How to simplify this loop?

Considering an array a[i], i=0,1,...,g, where g could be any given number, and a[0]=1.
for a[1]=a[0]+1 to 1 do
for a[2]=a[1]+1 to 3 do
for a[3]=a[2]+1 to 5 do
...
for a[g]=a[g-1]+1 to 2g-1 do
#print a[1],a[2],...a[g]#
The problem is that everytime we change the value of g, we need to modify the code, those loops above. This is not a good code.

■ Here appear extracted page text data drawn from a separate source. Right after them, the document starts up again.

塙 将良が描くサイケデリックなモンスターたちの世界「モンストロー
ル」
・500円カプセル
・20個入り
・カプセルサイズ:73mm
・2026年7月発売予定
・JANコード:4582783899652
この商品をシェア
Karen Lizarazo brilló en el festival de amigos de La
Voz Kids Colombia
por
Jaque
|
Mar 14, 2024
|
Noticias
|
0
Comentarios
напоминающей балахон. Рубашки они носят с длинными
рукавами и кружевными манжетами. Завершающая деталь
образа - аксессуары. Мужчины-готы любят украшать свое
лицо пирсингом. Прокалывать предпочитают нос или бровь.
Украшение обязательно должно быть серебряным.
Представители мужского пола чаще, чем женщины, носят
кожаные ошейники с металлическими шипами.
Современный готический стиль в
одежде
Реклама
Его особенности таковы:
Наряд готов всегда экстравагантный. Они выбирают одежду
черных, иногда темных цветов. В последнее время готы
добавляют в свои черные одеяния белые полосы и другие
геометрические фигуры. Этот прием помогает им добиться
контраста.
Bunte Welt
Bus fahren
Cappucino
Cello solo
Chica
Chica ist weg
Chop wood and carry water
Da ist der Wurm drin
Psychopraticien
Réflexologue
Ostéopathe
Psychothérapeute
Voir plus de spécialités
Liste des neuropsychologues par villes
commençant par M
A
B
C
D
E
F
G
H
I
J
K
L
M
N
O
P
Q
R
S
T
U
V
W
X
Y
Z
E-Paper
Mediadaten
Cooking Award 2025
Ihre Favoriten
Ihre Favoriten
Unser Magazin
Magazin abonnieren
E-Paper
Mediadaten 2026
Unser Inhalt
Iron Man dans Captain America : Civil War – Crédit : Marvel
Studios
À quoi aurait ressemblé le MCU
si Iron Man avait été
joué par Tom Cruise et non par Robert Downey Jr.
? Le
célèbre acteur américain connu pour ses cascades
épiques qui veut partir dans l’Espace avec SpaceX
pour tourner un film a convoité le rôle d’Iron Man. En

Recursion is one way to solve this(although I was love to see an iterative solution).
!!! Warning, untested code below !!!
template<typename A, unsigned int Size>
void recurse(A (&arr)[Size],int level, int g)
{
if (level > g)
{
// I am at the bottom level, do stuff here
return;
}
for (arr[level] = arr[level-1]+1; arr[level] < 2 * level -1; arr[level]++)
{
recurse(copy,level+1,g);
}
}
Then call with recurse(arr,1,g);

Imagine you are representing numbers with an array of digits. For example, 682 would be [6,8,2].
If you wanted to count from 0 to 999 you could write:
for (int n[0] = 0; n[0] <= 9; ++n[0])
for (int n[1] = 0; n[1] <= 9; ++n[1])
for (int n[2] = 0; n[2] <= 9; ++n[2])
// Do something with three digit number n here
But when you want to count to 9999 you need an extra for loop.
Instead, you use the procedure for adding 1 to a number: increment the final digit, if it overflows move to the preceding digit and so on. Your loop is complete when the first digit overflows. This handles numbers with any number of digits.
You need an analogous procedure to "add 1" to your loop variables.
Increment the final "digit", that is a[g]. If it overflows (i.e. exceeds 2g-1) then move on to the next most-significant "digit" (a[g-1]) and repeat. A slight complication compared to doing this with numbers is that having gone back through the array as values overflow, you then need to go forward to reset the overflowed digits to their new base values (which depend on the values to the left).
The following C# code implements both methods and prints the arrays to the console.
static void Print(int[] a, int n, ref int count)
{
++count;
Console.Write("{0} ", count);
for (int i = 0; i <= n; ++i)
{
Console.Write("{0} ", a[i]);
}
Console.WriteLine();
}
private static void InitialiseRight(int[] a, int startIndex, int g)
{
for (int i = startIndex; i <= g; ++i)
a[i] = a[i - 1] + 1;
}
static void Main(string[] args)
{
const int g = 5;
// Old method
int count = 0;
int[] a = new int[g + 1];
a[0] = 1;
for (a[1] = a[0] + 1; a[1] <= 2; ++a[1])
for (a[2] = a[1] + 1; a[2] <= 3; ++a[2])
for (a[3] = a[2] + 1; a[3] <= 5; ++a[3])
for (a[4] = a[3] + 1; a[4] <= 7; ++a[4])
for (a[5] = a[4] + 1; a[5] <= 9; ++a[5])
Print(a, g, ref count);
Console.WriteLine();
count = 0;
// New method
// Initialise array
a[0] = 1;
InitialiseRight(a, 1, g);
int index = g;
// Loop until all "digits" have overflowed
while (index != 0)
{
// Do processing here
Print(a, g, ref count);
// "Add one" to array
index = g;
bool carry = true;
while ((index > 0) && carry)
{
carry = false;
++a[index];
if (a[index] > 2 * index - 1)
{
--index;
carry = true;
}
}
// Re-initialise digits that overflowed.
if (index != g)
InitialiseRight(a, index + 1, g);
}
}

I'd say you don't want nested loops in the first place. Instead, you just want to call a suitable function, taking the current nesting level, the maximum nesting level (i.e. g), the start of the loop, and whatever if needs as context for the computation as arguments:
void process(int level, int g, int start, T& context) {
if (level != g) {
for (int a(start + 1), end(2 * level - 1); a < end; ++a) {
process(level + 1, g, a, context);
}
}
else {
computation goes here
}
}